O desconforto de ficar em locais fechados é claustrofobia. A angústia de estar em aglomerações é agorafobia. Incomodar-se com pequenos sons que a maioria nem repara, como mastigar, tossir ou simplesmente limpar a garganta, é misofonia. A aflição ao falar em público é glossofobia. Como se não bastasse o mal causado por essas fobias, nossos tempos forjaram o medo de todos esses medos juntos. E ele ganhou um nome, é o FORTO.
Esta é uma abreviação de fear of returning to the office. Em tradução literal, seria o “medo de voltar para o escritório”. E o FORTO é real. Para sete em cada dez pessoas, retornar à rotina do escritório será “difícil” e “estranho”, segundo pesquisa da consultoria Korn Ferry.
Entretanto, com o avanço da vacinação e a queda no número de internações, cabe pensar. Será que esse temor de retornar ao local de trabalho está relacionado apenas com a Covid?
Imaginar o “chato” do escritório com dois anos de assuntos para botar em dia pode ser bastante assustador, a ponto de influir no seu FORTO. Não há quem esteja pronto para isso. Outras coisas também trazem pavor na retomada, como dividir espaços, evitar virar os olhos presencialmente e voltar a usar sapatos!
Afinal, depois das cavernas, dos feudos e das sesmarias, é nos escritórios que se enfrentam os limites humanos. Tanto físicos quanto, ultimamente, mentais, como o stress e a síndrome de burnout. Pois então veio a pandemia, que fechou tudo, inaugurou a era do home office e, de uma hora para outra, fez cessar esses transtornos fóbico-ansiosos para muita gente.

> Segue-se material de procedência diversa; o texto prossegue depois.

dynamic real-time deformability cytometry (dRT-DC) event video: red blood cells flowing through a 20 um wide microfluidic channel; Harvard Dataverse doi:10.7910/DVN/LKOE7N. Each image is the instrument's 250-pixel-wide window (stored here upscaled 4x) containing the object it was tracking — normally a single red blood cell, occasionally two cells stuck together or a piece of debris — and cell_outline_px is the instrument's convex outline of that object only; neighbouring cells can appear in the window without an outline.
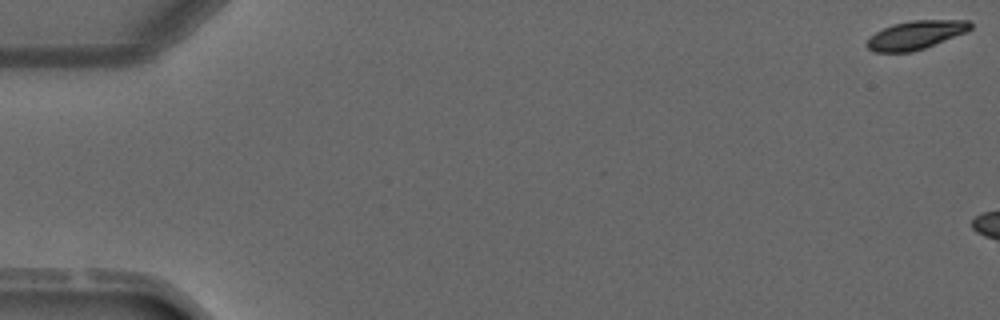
{"species": "common noctule bat (a hibernating species)", "species_latin": "Nyctalus noctula", "temperature_condition": "warm", "stored_images_in_passage": 6, "camera_frame_rate_fps": 3000, "um_per_image_px": 0.085, "animal": {"sex": "male", "forearm_length_mm": 52.5}, "frame": {"image": 1, "passage_image": 1, "time_ms": 0.0, "image_size_px": [1000, 320], "cell_outline_px": [[972, 28], [964, 32], [924, 48], [912, 52], [876, 52], [868, 48], [864, 44], [868, 36], [892, 24], [912, 20], [968, 20], [972, 24]], "centroid_in_image_um": [77.77, 2.97], "position_along_channel_um": 7.2, "area_um2": 17.11}}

“Por incrível que pareça, já há quem sinta falta da fase dura do confinamento, das ruas sem trânsito”
Sim, no meio de tantas vítimas, muitas outras foram salvas. O que nos leva a uma outra nova palavra no léxico, “covidalgia”, a nostalgia do tempo da Covid-19. Isso mesmo, saudades da pandemia.
Por incrível que pareça, já há quem sinta falta da fase dura do confinamento, como a ausência de trânsito nas ruas vazias. Menos mesquinha, dentre as covidalgias mais sentidas para quem retorna à rotina estará a saudade da comida feita em casa, por exemplo. Outras perdas serão sentidas. Lá se vão hábitos saudáveis como a caminhada matinal, diante da necessidade de sair mais cedo e evitar o engarrafamento. E adeus a comer em família, diante da junk food cotidiana entre reuniões e os snacks da madrugada para entregar o relatório na primeira hora.
Como algo que ninguém controla, medos também são necessários. Fica difícil confessar, mas a verdade é que não descendemos do hominídeo mais valente. Esse achou que dava conta e foi comido pelo leão. Viemos do que estava logo atrás, do mais prudente. Ou seja, do “medroso”.
Sem poder evitar, resta superar o novo medo. A adaptabilidade que levou os funcionários para o home office agora será importante para fazer o caminho inverso.
De qualquer forma, diante da conjuntura atual, em que se teme o que inventam em boatos e fatos alternativos, esse seria só mais um livramento. Sorte que, neste caso, a pista está clara. Vencer o FORTO nos tornará mais fortes.